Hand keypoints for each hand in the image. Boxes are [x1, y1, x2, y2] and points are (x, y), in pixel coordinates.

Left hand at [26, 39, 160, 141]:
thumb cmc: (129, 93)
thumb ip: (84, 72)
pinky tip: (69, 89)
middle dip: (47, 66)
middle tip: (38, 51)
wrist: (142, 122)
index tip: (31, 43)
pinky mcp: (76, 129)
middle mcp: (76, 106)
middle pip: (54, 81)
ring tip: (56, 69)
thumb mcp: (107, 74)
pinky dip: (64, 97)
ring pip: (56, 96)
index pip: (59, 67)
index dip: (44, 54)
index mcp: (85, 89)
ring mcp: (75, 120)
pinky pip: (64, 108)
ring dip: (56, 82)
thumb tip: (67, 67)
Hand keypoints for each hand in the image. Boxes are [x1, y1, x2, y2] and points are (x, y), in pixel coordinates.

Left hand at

════════

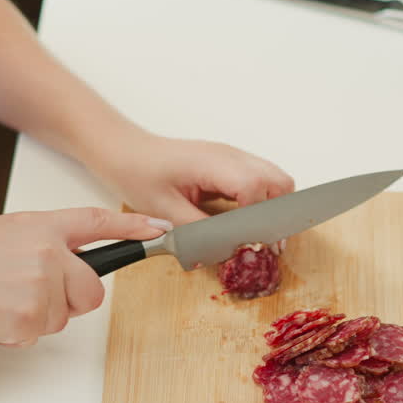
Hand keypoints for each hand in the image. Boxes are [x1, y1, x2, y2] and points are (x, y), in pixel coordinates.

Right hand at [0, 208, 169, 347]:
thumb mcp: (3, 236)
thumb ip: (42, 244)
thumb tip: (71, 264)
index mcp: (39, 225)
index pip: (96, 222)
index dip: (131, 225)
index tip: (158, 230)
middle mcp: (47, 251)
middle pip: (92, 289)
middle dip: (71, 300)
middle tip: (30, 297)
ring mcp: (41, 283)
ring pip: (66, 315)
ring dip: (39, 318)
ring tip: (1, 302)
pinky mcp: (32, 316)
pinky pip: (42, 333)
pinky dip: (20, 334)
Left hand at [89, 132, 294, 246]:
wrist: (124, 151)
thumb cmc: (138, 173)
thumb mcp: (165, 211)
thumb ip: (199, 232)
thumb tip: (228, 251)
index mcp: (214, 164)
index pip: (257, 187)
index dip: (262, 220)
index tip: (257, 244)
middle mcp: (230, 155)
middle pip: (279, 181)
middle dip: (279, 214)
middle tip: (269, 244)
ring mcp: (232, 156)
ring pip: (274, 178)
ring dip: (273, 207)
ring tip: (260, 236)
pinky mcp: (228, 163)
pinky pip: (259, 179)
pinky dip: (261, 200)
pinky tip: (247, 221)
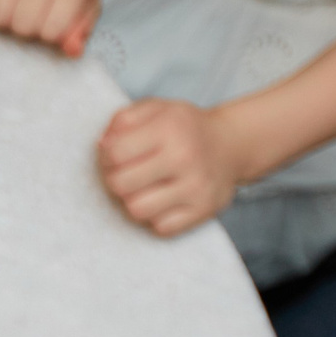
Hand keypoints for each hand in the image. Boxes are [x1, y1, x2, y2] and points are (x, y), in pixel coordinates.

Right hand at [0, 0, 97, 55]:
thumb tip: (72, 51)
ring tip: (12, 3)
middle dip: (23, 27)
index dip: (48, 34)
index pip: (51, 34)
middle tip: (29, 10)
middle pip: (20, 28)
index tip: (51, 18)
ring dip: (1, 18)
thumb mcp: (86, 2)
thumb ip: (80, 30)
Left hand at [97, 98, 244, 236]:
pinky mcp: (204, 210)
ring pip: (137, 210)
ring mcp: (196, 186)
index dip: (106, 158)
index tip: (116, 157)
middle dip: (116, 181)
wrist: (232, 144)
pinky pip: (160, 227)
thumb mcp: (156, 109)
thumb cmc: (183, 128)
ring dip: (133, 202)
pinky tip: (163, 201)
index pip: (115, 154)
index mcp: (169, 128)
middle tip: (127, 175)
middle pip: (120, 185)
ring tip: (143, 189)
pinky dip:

════════

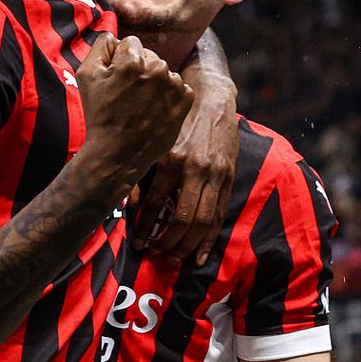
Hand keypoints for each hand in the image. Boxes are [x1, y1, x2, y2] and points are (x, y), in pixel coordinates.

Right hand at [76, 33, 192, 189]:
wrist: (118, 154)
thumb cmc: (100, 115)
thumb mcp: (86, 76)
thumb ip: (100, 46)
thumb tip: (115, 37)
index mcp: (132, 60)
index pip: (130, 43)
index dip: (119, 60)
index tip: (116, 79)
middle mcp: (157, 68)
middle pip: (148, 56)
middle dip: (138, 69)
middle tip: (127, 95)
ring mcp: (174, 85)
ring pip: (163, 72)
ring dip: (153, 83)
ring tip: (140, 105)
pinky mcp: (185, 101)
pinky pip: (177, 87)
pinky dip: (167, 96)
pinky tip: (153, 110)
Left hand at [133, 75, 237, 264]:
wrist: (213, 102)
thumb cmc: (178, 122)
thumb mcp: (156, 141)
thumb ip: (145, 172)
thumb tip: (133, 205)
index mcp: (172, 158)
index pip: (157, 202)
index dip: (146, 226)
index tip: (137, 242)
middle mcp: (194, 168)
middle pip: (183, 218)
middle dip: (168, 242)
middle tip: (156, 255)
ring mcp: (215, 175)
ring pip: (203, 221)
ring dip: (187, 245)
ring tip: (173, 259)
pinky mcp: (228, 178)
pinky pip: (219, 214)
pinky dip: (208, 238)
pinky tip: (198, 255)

════════

Where does "Left" occur in the data? Copy each line that has it.

- Solution to the exercise:
Left hand at [26, 39, 160, 141]:
Left hand at
Left hand at [89, 132, 294, 246]:
Left hand at [97, 98, 244, 236]:
Left hand at [133, 75, 237, 264]:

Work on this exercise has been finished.